By Matt Fisher
The selection, procurement, and funding of enterprise technology today is vastly different than it once was. In many cases, CIOs have had to relinquish their old roles and responsibilities—moving away from delivering technology products like enterprise software and hardware and towards brokering and delivering technology services and outcomes. The modern CIO and the IT departments they oversee are tackling challenges that their predecessors would’ve been little prepared to overcome. They’ve evolved to become enablers of business and proponents of innovation.
To retain power, earn buy-in from other areas of the business, and reaffirm the value of IT, CIOs must anticipate the new challenges of today’s cloud-first, “everything-as-a-service” era—applying new tricks and tools of the trade to adapt to the new enterprise IT status quo.
Tectonic Shift in Spending Power
Analysts are seeing a shift in technology spending power in organizations around the world—moving away from IT-procured systems and toward business-funded technology consumption. Unprecedented ease-of-use and accessibility has given non-IT employees the power to spin up a virtual machine (VM) or cloud environment to work in, without the support—or even knowledge of—the IT department. Likewise, enterprise software applications (apps) procured individually by business units and that are unknown by IT could duplicate licenses the organization is already paying for via an enterprise agreement.
While the CIO is still the person the board turns to when trying to understand increasing technology spend, it is critical that they know what is being purchased and consumed and why.
A typical corporate network can have tens of thousands of distinct software titles running on-premises or in the cloud. To create the visibility necessary to manage all these apps, CIOs turn to discovery and advanced data analytics solutions to show both physical and virtual assets that exist within the organization. These tools enable them to report on technology consumption and scrutinize it—fulfilling their obligation to the business to be the guardian of technology spend.
Containing Runaway Cloud Costs
In addition to reporting on technology consumption and spending across the organization, CIOs are responsible for optimizing cloud costs and planning for those in the future. That becomes increasingly difficult as the cloud services in use—including software as a service, platform as a service, infrastructure as a service (IaaS), and a host of other as-a-service offerings—increase in number and become more differentiated. For the modern CIO, Infrastructure-as-a-Service (IaaS) represents the greatest potential for runaway financial risk, especially as more vendors move legacy users over to new consumption-based pricing models.
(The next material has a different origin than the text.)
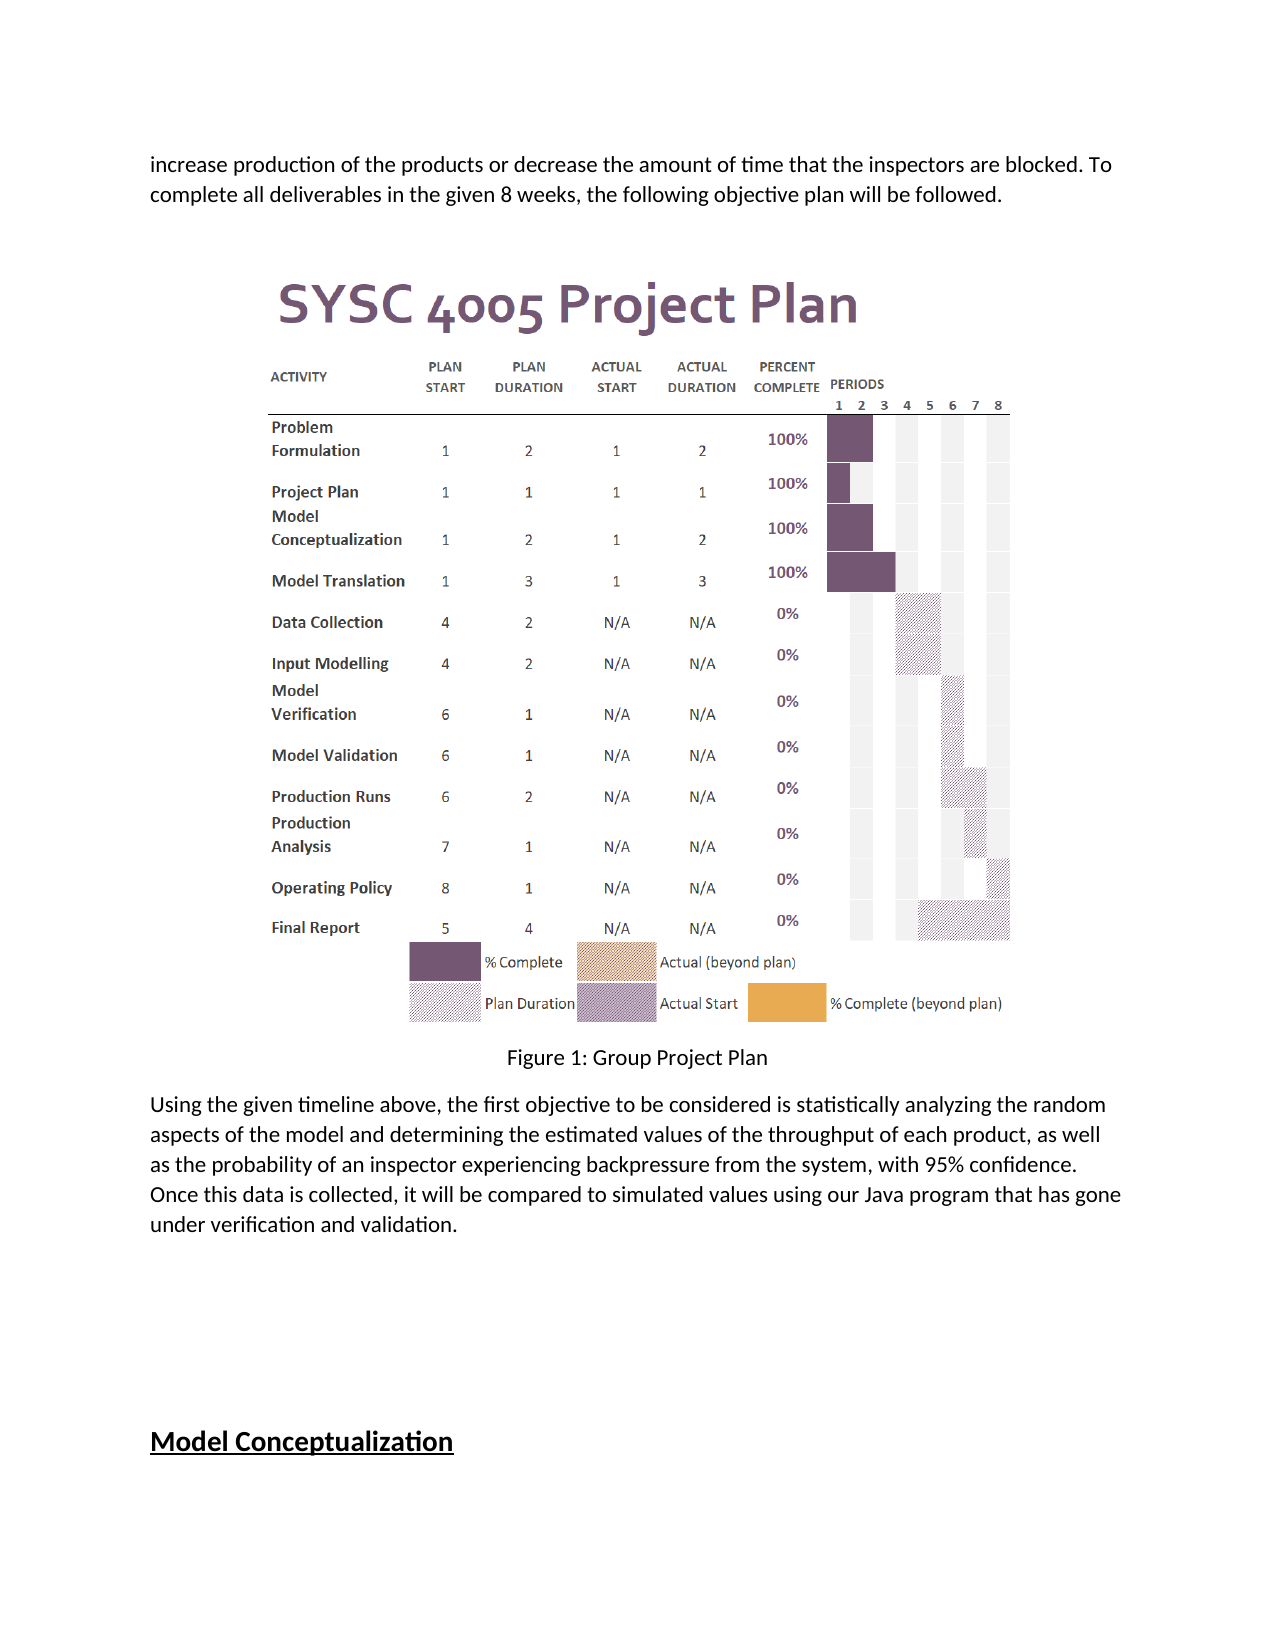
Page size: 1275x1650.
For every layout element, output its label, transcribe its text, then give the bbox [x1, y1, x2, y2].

text Figure 1: Group Project Plan [150, 1043, 1125, 1071]
text Model Conceptualization [150, 1423, 1125, 1458]
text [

Optimizing IaaS costs begins with knowing the who, what, and why of VMs. Typically, a bill from a vendor only provides a list of environments and the costs—lacking detail on who set up the VM and whether it’s still in use. To ensure all IT budget going toward IaaS is creating value, CIOs must understand what services have been ordered, which ones are being used, and whether that usage matches a business need. If it happens to be a non-IT procured environment, they must also know which business unit should be footing the bill.
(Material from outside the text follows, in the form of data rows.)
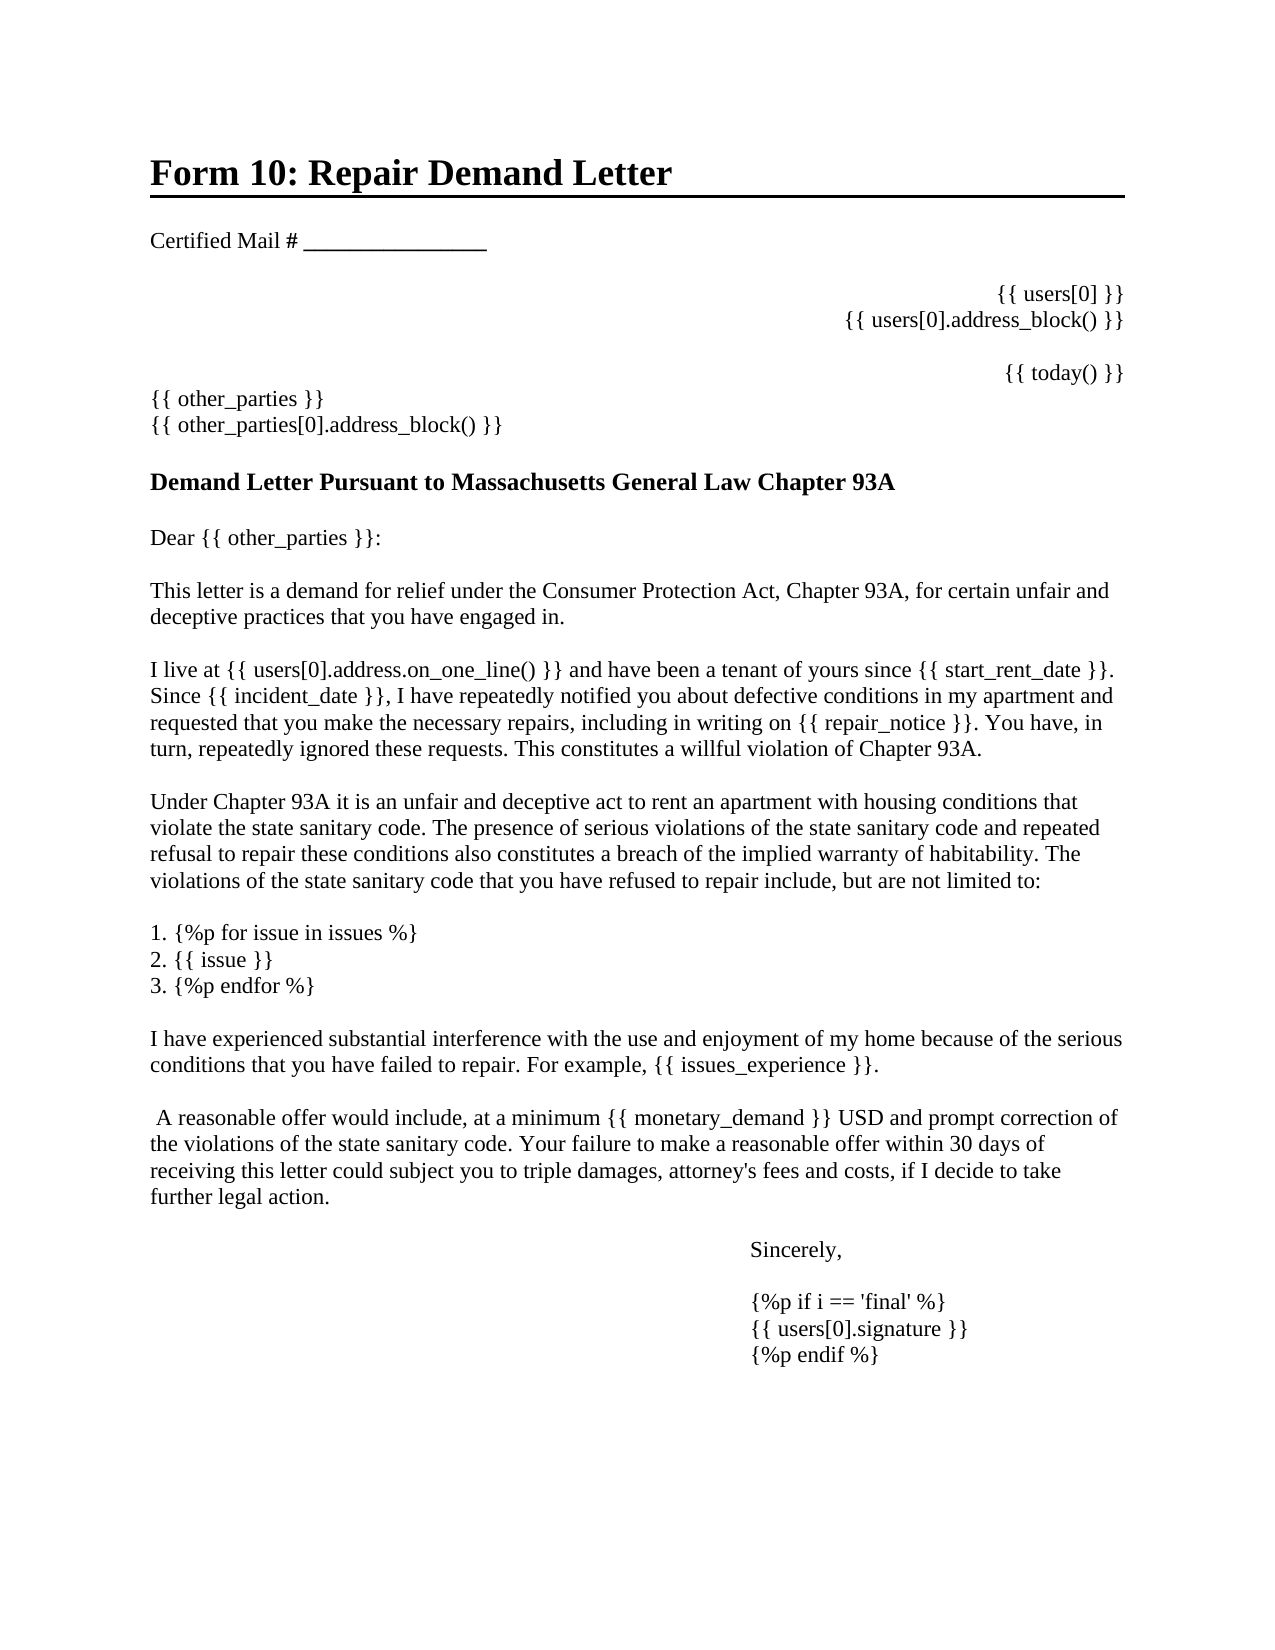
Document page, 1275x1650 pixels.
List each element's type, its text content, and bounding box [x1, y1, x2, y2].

text Demand Letter Pursuant to Massachusetts General Law Chapter 93A [150, 467, 1125, 495]
text {{ today() }} [150, 359, 1125, 385]
text Dear {{ other_parties }}: [150, 524, 1125, 551]
text 2. {{ issue }} [150, 946, 1125, 972]
text {{ users[0] }} [150, 280, 1125, 306]
text Under Chapter 93A it is an unfair and deceptive act to rent an apartment with housing conditions that violate the state sanitary code. The presence of serious violations of the state sanitary code and repeated refusal to repair these conditions also constitutes a breach of the implied warranty of habitability. The violations of the state sanitary code that you have refused to repair include, but are not limited to: [150, 788, 1125, 893]
text I have experienced substantial interference with the use and enjoyment of my home because of the serious conditions that you have failed to repair. For example, {{ issues_experience }}. [150, 1025, 1125, 1078]
text A reasonable offer would include, at a minimum {{ monetary_demand }} USD and prompt correction of the violations of the state sanitary code. Your failure to make a reasonable offer within 30 days of receiving this letter could subject you to triple damages, attorney's fees and costs, if I decide to take further legal action. [150, 1104, 1125, 1209]
text 3. {%p endfor %} [150, 972, 1125, 998]
text {{ other_parties[0].address_block() }} [150, 412, 1125, 438]
text {%p endif %} [750, 1341, 1125, 1367]
text {{ users[0].signature }} [750, 1315, 1125, 1341]
text Form 10: Repair Demand Letter [150, 150, 1125, 195]
text I live at {{ users[0].address.on_one_line() }} and have been a tenant of yours since {{ start_rent_date }}. Since {{ incident_date }}, I have repeatedly notified you about defective conditions in my apartment and requested that you make the necessary repairs, including in writing on {{ repair_notice }}. You have, in turn, repeatedly ignored these requests. This constitutes a willful violation of Chapter 93A. [150, 656, 1125, 761]
text This letter is a demand for relief under the Consumer Protection Act, Chapter 93A, for certain unfair and deceptive practices that you have engaged in. [150, 577, 1125, 629]
text 1. {%p for issue in issues %} [150, 919, 1125, 946]
text {{ other_parties }} [150, 385, 1125, 412]
text {%p if i == 'final' %} [750, 1288, 1125, 1315]
text Sincerely, [675, 1236, 1125, 1262]
text Certified Mail # ________________ [150, 227, 1125, 253]
text {{ users[0].address_block() }} [150, 306, 1125, 332]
Today, automation is essential for managing growing cloud costs. Through the creation of an intelligent self-service system, IT creates rules for cloud environment set up, take down, and tagging—typically manual processes that assign information needed to manage IaaS. Delegating these processes and documentation efforts to an automated system means specific protocols are followed and IT team members have more time to devote to other projects.
Pressure to Innovate
Just as businesses must innovate to bring new products or services to market, the same can be said of the CIO and the IT team. IT is no longer primarily charged with building and delivering technology to the rest of the organization. Instead, most analysts and pundits agree that the future role of the IT team is to help the business select, procure, and consume the right technologies for their needs. Gartner recently announced that, “At least 84 percent of top CIOs surveyed have responsibility for areas of the business outside traditional IT. The most common are innovation and transformation,” in its 2017 newsroom post, Gartner Survey of More Than 3,000 CIOs Confirms the Changing Role of the Chief Information Officer.
Beyond remaining up to date on emerging technology trends, innovation depends on a CIO’s ability to work in lock-step with the business. This means embracing business unit IT, which in some cases is where the challenges originate. The fact is, cloud-deployed apps and environments enable businesses to outperform competition. Rather than acting out of self-interest and attempting to control all technology procurement, the modern CIO has survived and thrived by helping the business and IT fly in formation. They’ve adopted new roles and responsibilities in their organizations and become chief executives overseeing all deployed and planned technologies.
The CIO of 2018 and beyond brings business units and IT departments together—applying technology needed to innovate without unnecessarily adding cost or risk to the wider organization. They’ve survived and thrived by embracing change, not fighting it, and leveraging new tools and technologies to help them along the way.
Matt Fisher is the SVP of product strategy at Snow Software.